What goes on inside an artist’s studio? How does everyday material acquire a powerful language in deft hands? These are some of the questions that cross viewers’ minds every time they visit an exhibition or behold an artwork. Studios often hold many clues to an artist’s mind. They contain objects that have served as inspiration for a work and borne witness to the frenetic activity that precedes the completion of a project. Today, as artistic practices expand in scope and disciplines—bringing in technology, design, speculative architecture and gaming into the fold—the nature of each has also become fluid and amorphous. The usual image of a studio no longer holds true.
As the art ecosystem in India undergoes rapid changes, with new dynamism, mediums and vocabularies coming in, leading contemporary artists are now offering a glimpse into their studios to help us make sense of the transformations. While for some the workspace is a sanctuary, for others it is almost like a laboratory. And for some others, the studio is a mobile space that they carry within themselves. The artists also hope to demystify the romanticised notion of a studio that many of us carry—as a site of glamour and mystique. Rather, they give a lowdown on the logistics, the daily rigour and the laborious processes behind their practice—whatever the medium be, coding, video, painting or installation—and what keeps them going. For this series of stories in the Lounge annual art special, we visited studios of seven leading contemporary artists to understand the objects and encounters that have informed their unique visual language, from sculpture to painting, gaming, design and sound. Here is the first in the series of seven:
Delhi-based artist Valay Gada has long explored the fragile relationship between man and nature in his work. Be it his triptychs or large sculptures, each looks at small ways in which nature reclaims the urban scape. His 2020 series of paintings, Seeds For An Uncertain Future, made use of ink on photographic paper and featured abstract forms, sediments and seeds. It was a message of hope and resilience in a world under threat from global warming and was featured by the Svalbard Global Seed Vault, Norway. From the onset, Gada has realistically rendered remarkable botanical forms. His 2023 work Cymbidium tigrinum is one such example, with exquisitely shaped petals and pistils of polyurethane paints on brass.

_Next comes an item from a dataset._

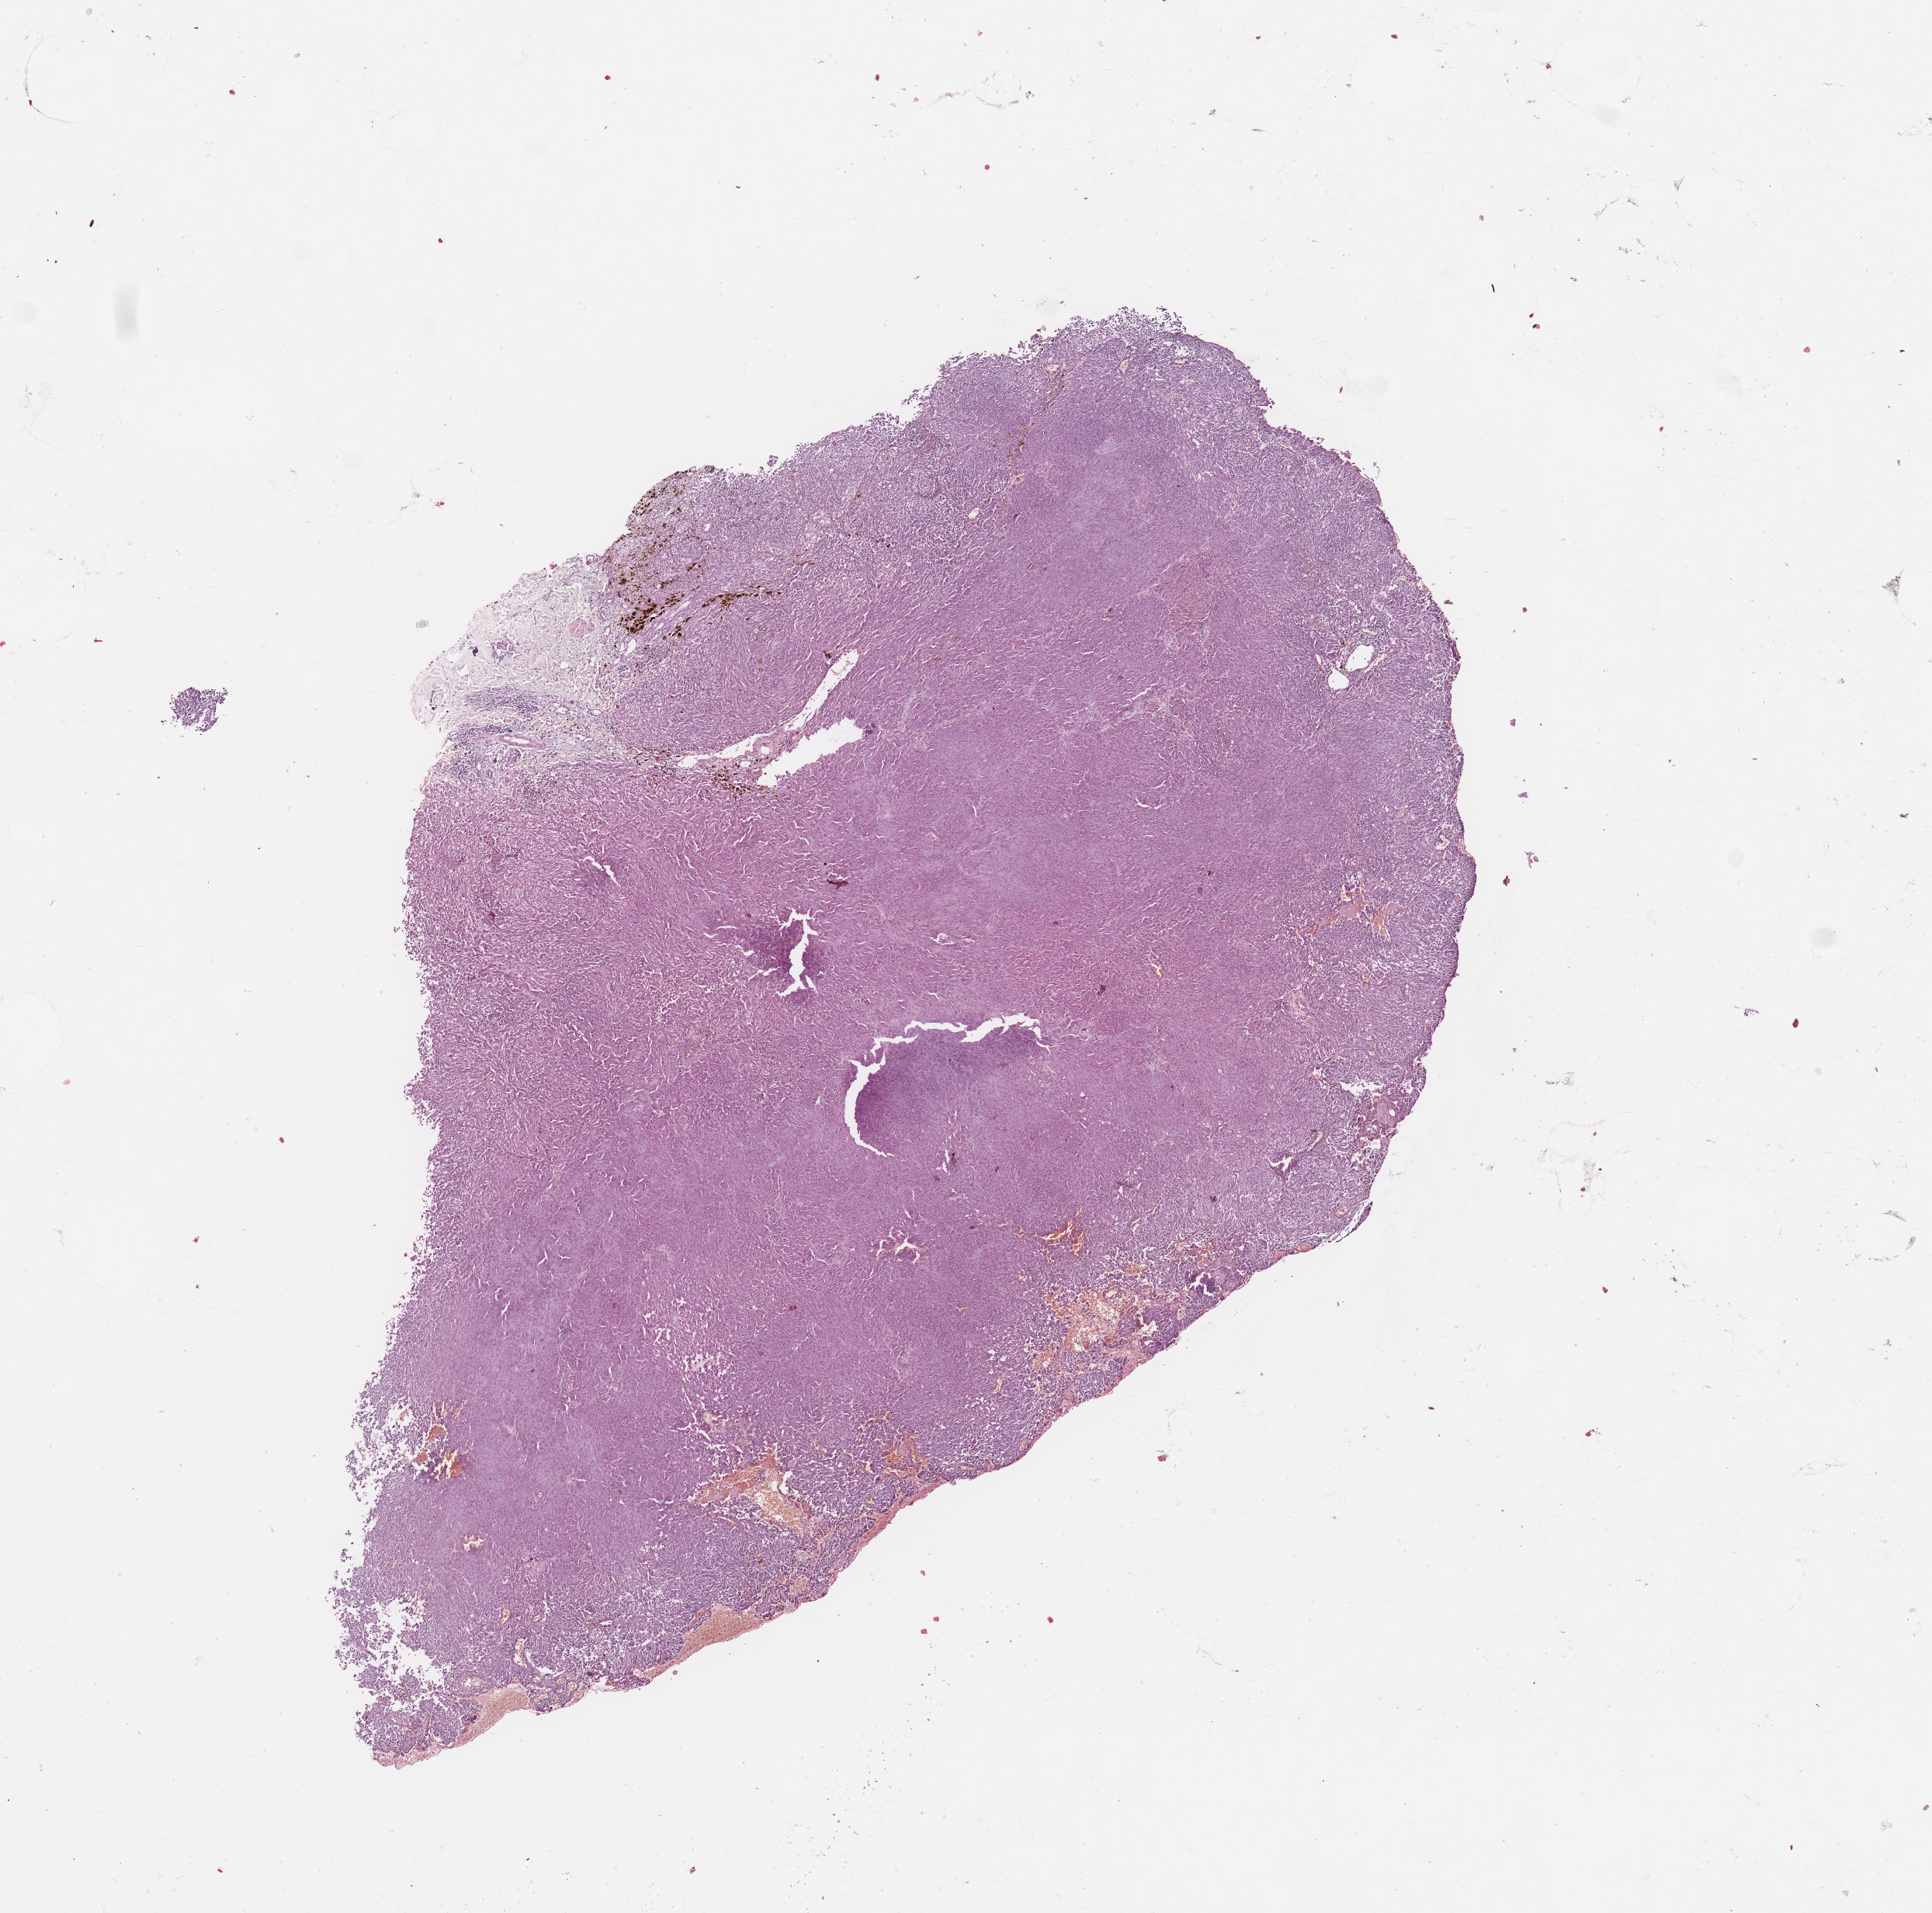
Whole-slide histology image, Hematoxylin and eosin (H&E) stained, low-resolution overview of the scanned area, about 9.8 x 9.7 mm (from a 20x scan); melanoma tumour tissue; sampled site not recorded. Patient: female, age 86 years.
AJCC pathologic stage: IIC. Histologic diagnosis: Malignant melanoma, NOS. Primary tumour site (as recorded): trunk.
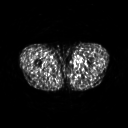
FDG PET of an extremity soft-tissue mass (from a PET/CT study), one axial slice; 3.27 mm slice thickness; 128 × 128 image matrix. Male patient, age 29 years. From the clinical record (not read from this slice): histological type: mixoid liposarcoma; grade: low; site of the primary tumour: left thigh.
Annotated regions visible in this slice (expert contour drawn on MRI and transferred to this co-registered scan by the dataset authors):
- gross tumour volume (mass): box from (x=72, y=55) to (x=82, y=65) px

The inspiration comes from the microcosm of wilderness that Gada, 44, has created within a space in Sainik Farms, Delhi, which serves both as his home and studio. These days, you can find him pressing bougainvillaea flowers to make paper, or sitting in the garden making maquettes and painting his sculptures. Gada moved to this rented space three years ago, and was fascinated by its landscape, built areas, some in-between plots and pockets of vegetation. For someone born and brought up in Mumbai, this space came as a sanctuary. “The tallest things in sight are trees and not skyscrapers,” says Gada, who works between design and art, and is increasingly moving towards the latter.
Over three years, he has added a green touch by growing lots of plants there. “At the time that I moved here, my practice was undergoing breaks, as post-covid-19 lockdowns, a lot of uncertainty had crept in. I was questioning which direction I was heading towards. I have always been interested in gardening. My mom tells me that when she was pregnant with me, she had a weird frenzy of collecting flowers. It’s bizarre how that has emerged as a big thing in my life now.”

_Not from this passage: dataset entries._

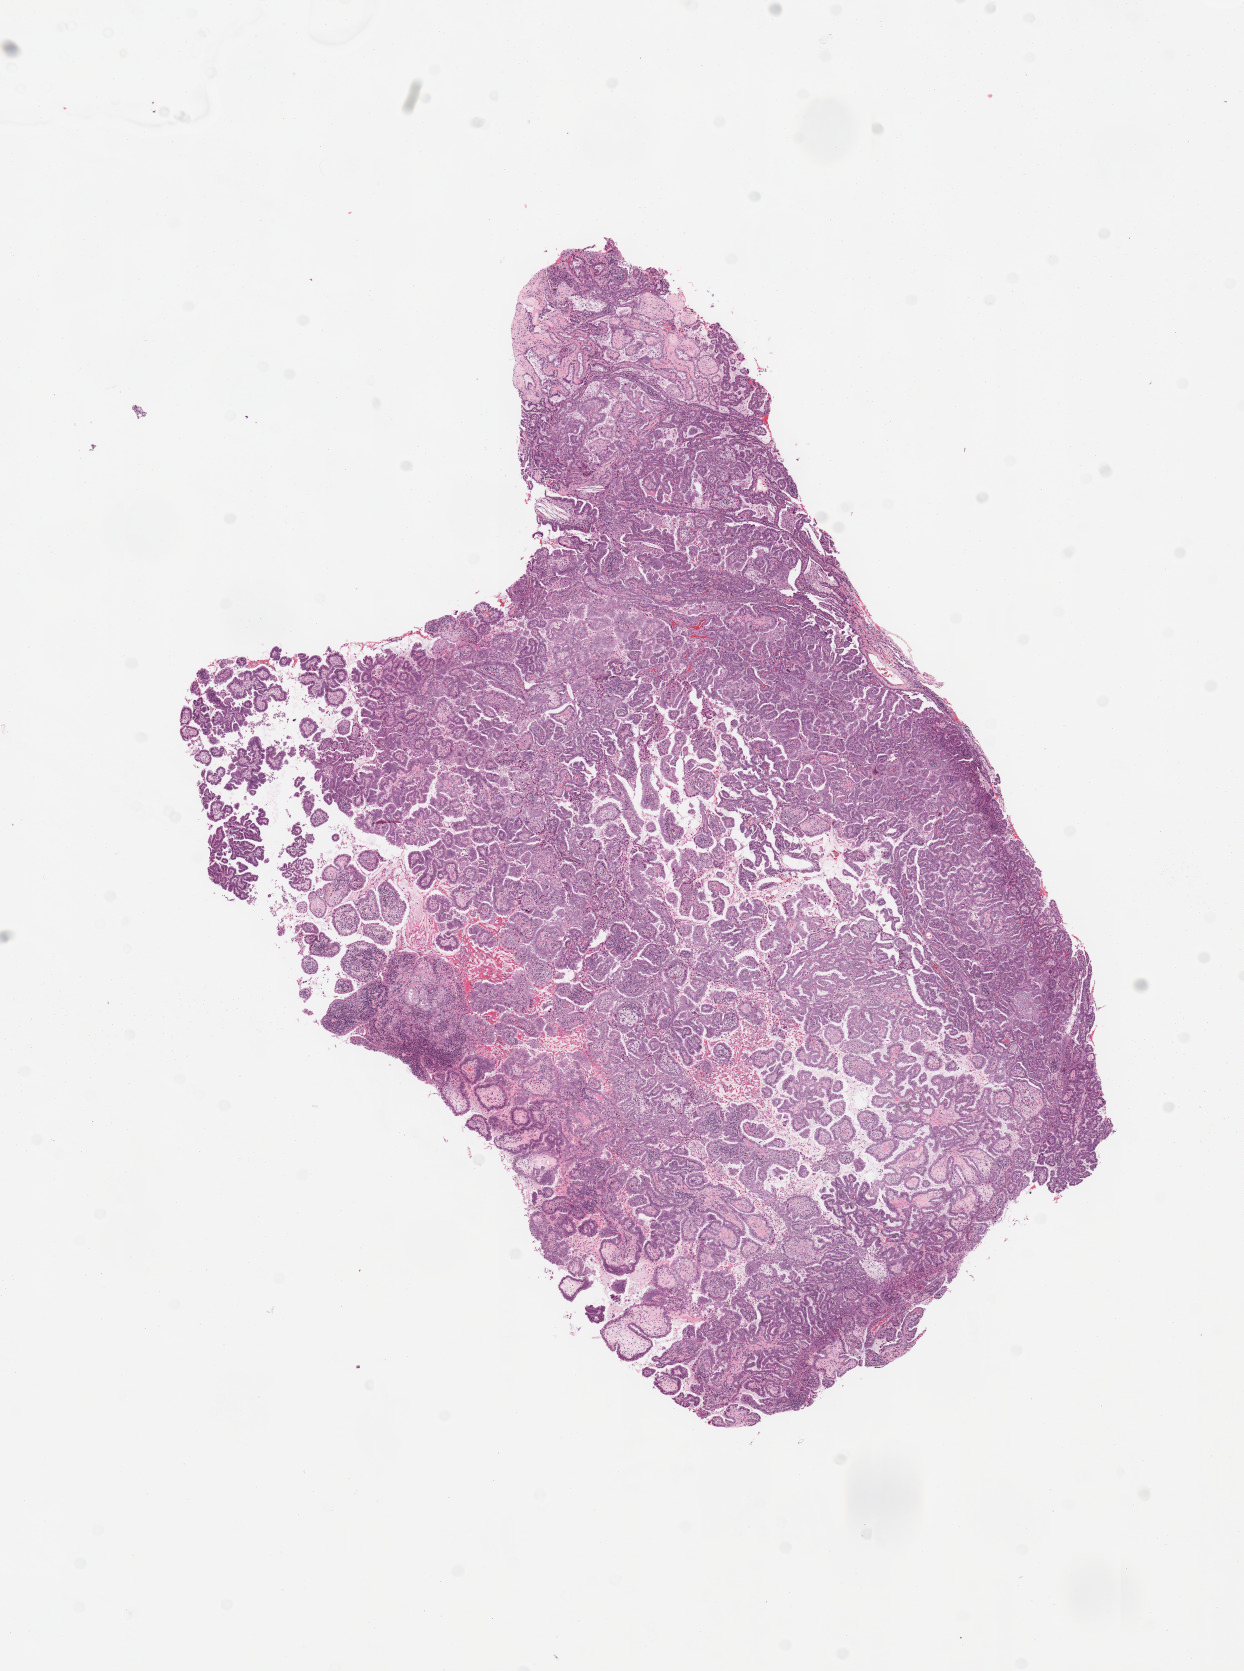
Whole-slide histology image, Hematoxylin and eosin (H&E) stained — whole scanned area (about 9.8 x 13.2 mm, acquisition: 20x scan) shown as a low-resolution overview, tumour tissue sample, sampled site: lung. Patient: male, age 70 years. Histologic grade: G1 (well differentiated). Slide review estimates, as recorded: tumour nuclei 80%, necrosis 5%.
- histologic diagnosis: Adenocarcinoma, NOS
- AJCC pathologic stage: IA
- primary tumour site (as recorded): right upper lobe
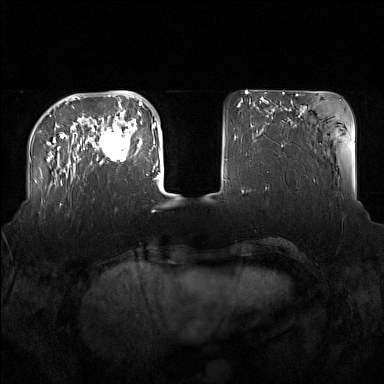
Breast MRI (dynamic contrast-enhanced), one axial slice. Slice 39 of 160 in the series (ordered by position). Dynamic contrast-enhanced series, time point 2 of 7 at this slice position (early post-contrast). 1.5 T. TE 1.8 ms, TR 5 ms. 1 mm slice thickness. 384 × 384 image matrix, field of view 360 × 360 mm. Female patient.
Outlined on this slice (semi-automatically segmented with operator editing):
- enhancing-tissue mask used for the functional tumour volume (all voxels passing the contrast-enhancement thresholds inside the analysis volume; usually the tumour): bounding box (x1, y1, x2, y2) in pixels: (91, 122, 137, 164)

Unlike the manicured gardens of his neighbours, Gada prefers the wild touch of nature. Plants that gardeners throw out from other homes, he sows them. “In a way, my garden is a salvaged one. There are lots of DIY elements in it; for instance, I have built my own arches,” he says. On one of his walks through the adjoining biodiversity park, he found a fibreglass bathtub. He brought it back and planted water lilies and lotuses in it. “It has become a microcosm. While you let the plants grow, you also have a bit of control in their nurturing, giving me a semblance of order in a chaotic life.”

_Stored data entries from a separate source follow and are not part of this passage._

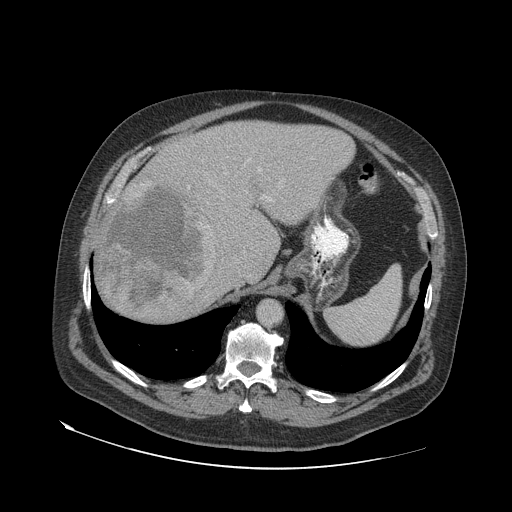
Contrast-enhanced abdominal CT (liver protocol), one axial slice; position 52 of 79 along the scan axis; reconstruction kernel STANDARD; 140 kVp; soft-tissue window (W 400 / L 40 HU); 2.5 mm slice thickness; 512 × 512 image matrix, field of view 480 × 480 mm. From the clinical record (not read from this slice): diagnosis: hepatocellular carcinoma (patient treated with transarterial chemoembolisation; whether this scan precedes or follows treatment is not stated here); TNM stage (as recorded): Stage-IVA; Child-Pugh class: A; tumour nodularity: multinodular.
Annotated regions visible in this slice (semi-automatically segmented with operator editing):
- abdominal aorta: bounding box <258,300,281,325> (left, top, right, bottom; pixels)
- liver parenchyma outside the tumour (the mass and vessels are separate outlines, so this box may not span the whole liver): <94,120,354,316>
- mass: <98,181,219,324>
- portal vein: <188,159,271,200>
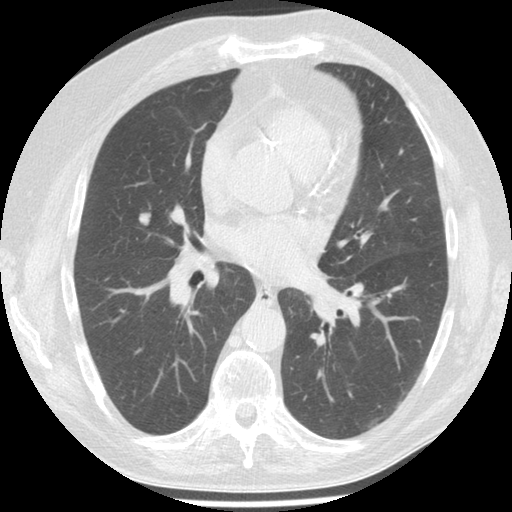
Low-dose screening chest CT, one axial slice. Position 73 of 149 along the scan axis. Lung window (W 1500 / L -600 HU). 2.5 mm slice thickness. 512 × 512 image matrix, field of view 340 × 340 mm.
Outlined on this slice (expert manual segmentation):
- lesion 1 (tumor, middle lobe of right lung): bounding box [x1, y1, x2, y2] px = [139, 213, 151, 226]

In the past few years, gardening and art practice have become intertwined. Take the bathtub, which serves as an inspiration for his forthcoming show opening on 22 March at Gallery Espace in Delhi. Over time the water got covered in algae. Whilst cleaning it, he couldn’t stop thinking of the term, “cloud pruning”, which means shaping hedges into spherical cloud shapes. “They are actually quite ugly,” laughs Gada. “However, to me, cloud pruning is a mental thing. Clouds tend to obstruct vision, so when you prune them, you achieve clarity,” he says.